Frédéric Boyer a déjà publié des poèmes, des essais, des romans, une édition de la Bible, traduite par des exégètes et des écrivains complices, qu’il a réunis pour une publication mémorable chez Bayard. Le voici dans un long texte, sous-titré Western. Le voici dans une prairie de l’ouest, que nous connaissons tous, même et surtout si nous n’avons jamais quitté les lieux de la petite enfance et ses jardins. Le voici dans son instant d’ipséité (je m’en explique sous peu), dans l’éternel instant de l’appropriation pure de la vie même, le voici sur la frontière ouest de l’Eden, au bord de la grande aventure, au lieu des commencements : au western.
Rejoindre ma prairie, je vous en prie, laissez-moi.
Chacun a dû connaitre cela, entre quatre et six ans, ce moment lumineux et douloureux où le « soi » émerge d’une relation fusionnelle avec la nature. Un jour, vous constatez que l’arbre n’est pas vous, que vous le regardez, que votre consistance s’affirme hors des fusions. Le plus étrange est que cette ipséité revient. Elle revient un matin à Georges Haldas, alors qu’il traverse, comme tous les jours, la petite place de Lausanne et s’en va écrire au café. Elle revient au Julien Green mûrissant, sur les bords de la Seine. Tout à coup la place suisse ou le fleuve parisien retrouvent une consistance extraordinaire. Ils existent pour que Green ou Haldas savourent leur propre existence. Pour le grand écrivain qu’est Boyer, l’affaire se joue dans la prairie.
Rejoindre ma prairie, je vous en prie, laissez-moi.
La métaphore de la grande plaine herbeuse n’est pas neuve. Tant mieux. On y rencontrerait Walt Whitman : « Quand vous vous abattez sur moi, moments naturels, c’est tout de suite, c’est maintenant, / (…) /donnez-moi la vie à cru et saignante (Feuilles d’herbe).
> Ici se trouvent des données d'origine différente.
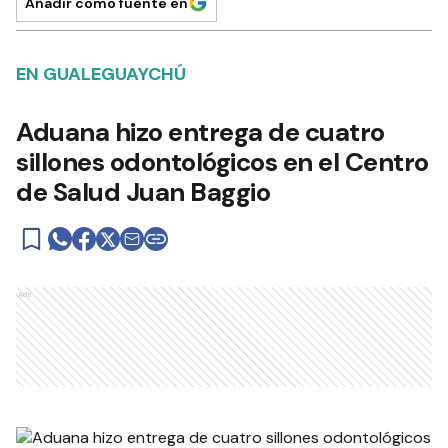
Añadir como fuente en
EN GUALEGUAYCHÚ
Aduana hizo entrega de cuatro
sillones odontológicos en el Centro
de Salud Juan Baggio
Ads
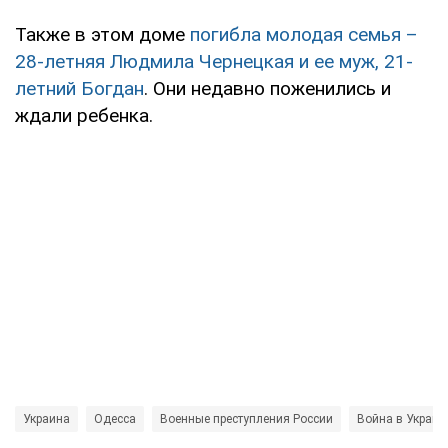
Также в этом доме
погибла молодая семья –
28-летняя Людмила Чернецкая и ее муж, 21-
летний Богдан
. Они недавно поженились и
ждали ребенка.
Украина
Одесса
Военные преступления России
Война в Украин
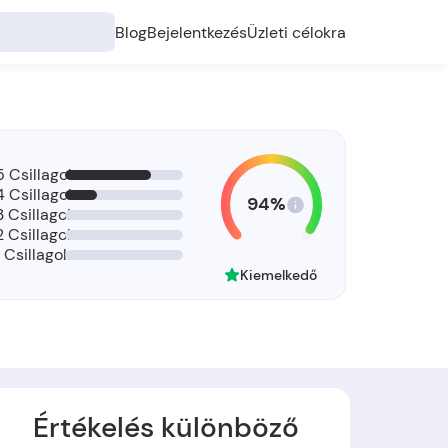
Blog
Bejelentkezés
Üzleti célokra
5 Csillagok
4 Csillagok
94%
3 Csillagok
2 Csillagok
1 Csillagok
Kiemelkedő
Értékelés különböző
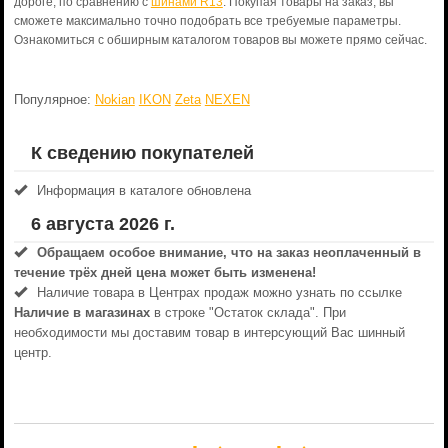
дороге, по сравнению с
шинами R13
. Покупая товары на заказ, вы
сможете максимально точно подобрать все требуемые параметры.
Ознакомиться с обширным каталогом товаров вы можете прямо сейчас.
Популярное:
Nokian
IKON
Zeta
NEXEN
К сведению покупателей
Информация в каталоге обновлена
6 августа 2026 г.
Обращаем особое внимание, что на заказ неоплаченный в
течениe трёх дней цена может быть изменена!
Наличие товара в Центрах продаж можно узнать по ссылке
Наличие в магазинах
в строке "Остаток склада". При
необходимости мы доставим товар в интерсующий Вас шинный
центр.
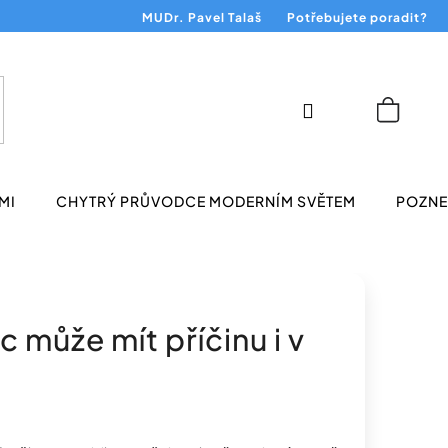
MUDr. Pavel Talaš
Potřebujete poradit?
Přihlášení
Nákup
košík
MI
CHYTRÝ PRŮVODCE MODERNÍM SVĚTEM
POZNEJ
může mít příčinu i v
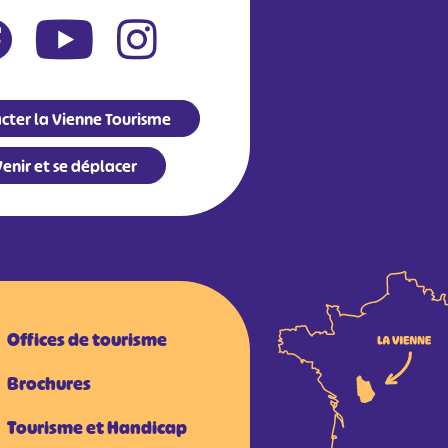
cter la Vienne Tourisme
enir et se déplacer
Offices de tourisme
Brochures
Tourisme et Handicap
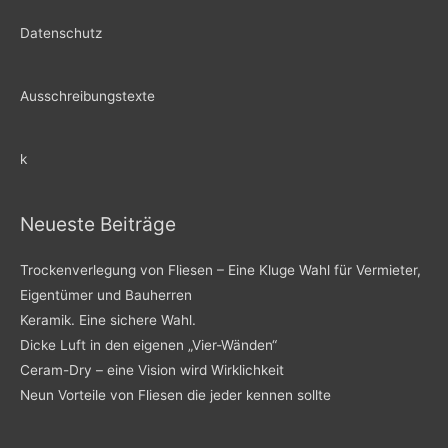
sollte
Datenschutz
Ausschreibungstexte
k
Neueste Beiträge
Trockenverlegung von Fliesen – Eine Kluge Wahl für Vermieter,
Eigentümer und Bauherren
Keramik. Eine sichere Wahl.
Dicke Luft in den eigenen „Vier-Wänden“
Ceram-Dry – eine Vision wird Wirklichkeit
Neun Vorteile von Fliesen die jeder kennen sollte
On y rencontrerait Cooper mais aussi les cow-boys. Plantés sur les chevaux qu’ils ont domestiqués, ils traversent la sauvagerie de la prairie. L’évangile de Marc le suggère : l’humain siège entre l’ange et la bête (Mc 1, 13b), mais ici, dans la chevauchée des mots, le poète traverse la prairie sauvage. C’est elle qui accouchera de l’ange et qui fera de lui un homme. Dans cette chevauchée, Boyer nous emporte.
Rejoindre ma prairie, je vous en prie, laissez-moi.
Frédéric Boyer ne circonscrit pas son domaine intérieur. Il est aussi bien seul comme un petit scarabée noir, qu’agrandi et enivré d’espace, au point de disparaitre dans l’immense. Son livre est ample (quoique court), lumineux (quoique gorgé de mystère), superbement écrit (quoique voué à l’oralité). Sa prosodie de poète vous tient la main. Sa prairie devient vôtre et elle donne, sinon des raisons de vivre, au moins le sentiment intense d’être vivant.